[[ Data excerpt, beginning ]]

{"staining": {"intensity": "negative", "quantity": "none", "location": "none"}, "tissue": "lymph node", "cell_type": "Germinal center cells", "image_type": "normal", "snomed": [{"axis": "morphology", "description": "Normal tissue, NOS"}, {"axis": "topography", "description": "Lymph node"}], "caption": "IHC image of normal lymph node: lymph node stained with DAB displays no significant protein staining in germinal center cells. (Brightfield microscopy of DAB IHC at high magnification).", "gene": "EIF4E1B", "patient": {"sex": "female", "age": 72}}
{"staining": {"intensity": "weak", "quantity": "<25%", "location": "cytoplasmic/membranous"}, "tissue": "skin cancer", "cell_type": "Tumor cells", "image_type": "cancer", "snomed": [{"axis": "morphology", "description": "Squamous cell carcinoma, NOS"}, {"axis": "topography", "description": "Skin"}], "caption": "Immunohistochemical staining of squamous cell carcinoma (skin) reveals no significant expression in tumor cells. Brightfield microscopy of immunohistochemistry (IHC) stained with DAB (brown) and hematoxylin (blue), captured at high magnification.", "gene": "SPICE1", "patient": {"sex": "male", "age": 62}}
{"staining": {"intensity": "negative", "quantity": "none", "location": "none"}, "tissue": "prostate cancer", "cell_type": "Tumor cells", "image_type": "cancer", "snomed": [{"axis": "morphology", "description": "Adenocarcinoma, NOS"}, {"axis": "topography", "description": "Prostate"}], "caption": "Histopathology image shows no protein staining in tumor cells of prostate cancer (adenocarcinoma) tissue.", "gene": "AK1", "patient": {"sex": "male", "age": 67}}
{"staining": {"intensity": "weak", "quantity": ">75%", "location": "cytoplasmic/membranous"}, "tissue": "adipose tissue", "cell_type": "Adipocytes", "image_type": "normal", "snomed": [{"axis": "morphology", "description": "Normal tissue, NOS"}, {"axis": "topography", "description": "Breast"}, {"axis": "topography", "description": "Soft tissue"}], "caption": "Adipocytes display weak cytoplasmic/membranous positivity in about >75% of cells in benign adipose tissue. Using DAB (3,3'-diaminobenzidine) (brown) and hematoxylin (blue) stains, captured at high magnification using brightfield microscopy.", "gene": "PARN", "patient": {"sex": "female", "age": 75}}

[[ Data excerpt, end ]]

▶ **Exercise objective**:
Copy out the whole listing above, leaving each line exactly as it stands.

▶ **Solution to this problem**:
{"staining": {"intensity": "negative", "quantity": "none", "location": "none"}, "tissue": "lymph node", "cell_type": "Germinal center cells", "image_type": "normal", "snomed": [{"axis": "morphology", "description": "Normal tissue, NOS"}, {"axis": "topography", "description": "Lymph node"}], "caption": "IHC image of normal lymph node: lymph node stained with DAB displays no significant protein staining in germinal center cells. (Brightfield microscopy of DAB IHC at high magnification).", "gene": "EIF4E1B", "patient": {"sex": "female", "age": 72}}
{"staining": {"intensity": "weak", "quantity": "<25%", "location": "cytoplasmic/membranous"}, "tissue": "skin cancer", "cell_type": "Tumor cells", "image_type": "cancer", "snomed": [{"axis": "morphology", "description": "Squamous cell carcinoma, NOS"}, {"axis": "topography", "description": "Skin"}], "caption": "Immunohistochemical staining of squamous cell carcinoma (skin) reveals no significant expression in tumor cells. Brightfield microscopy of immunohistochemistry (IHC) stained with DAB (brown) and hematoxylin (blue), captured at high magnification.", "gene": "SPICE1", "patient": {"sex": "male", "age": 62}}
{"staining": {"intensity": "negative", "quantity": "none", "location": "none"}, "tissue": "prostate cancer", "cell_type": "Tumor cells", "image_type": "cancer", "snomed": [{"axis": "morphology", "description": "Adenocarcinoma, NOS"}, {"axis": "topography", "description": "Prostate"}], "caption": "Histopathology image shows no protein staining in tumor cells of prostate cancer (adenocarcinoma) tissue.", "gene": "AK1", "patient": {"sex": "male", "age": 67}}
{"staining": {"intensity": "weak", "quantity": ">75%", "location": "cytoplasmic/membranous"}, "tissue": "adipose tissue", "cell_type": "Adipocytes", "image_type": "normal", "snomed": [{"axis": "morphology", "description": "Normal tissue, NOS"}, {"axis": "topography", "description": "Breast"}, {"axis": "topography", "description": "Soft tissue"}], "caption": "Adipocytes display weak cytoplasmic/membranous positivity in about >75% of cells in benign adipose tissue. Using DAB (3,3'-diaminobenzidine) (brown) and hematoxylin (blue) stains, captured at high magnification using brightfield microscopy.", "gene": "PARN", "patient": {"sex": "female", "age": 75}}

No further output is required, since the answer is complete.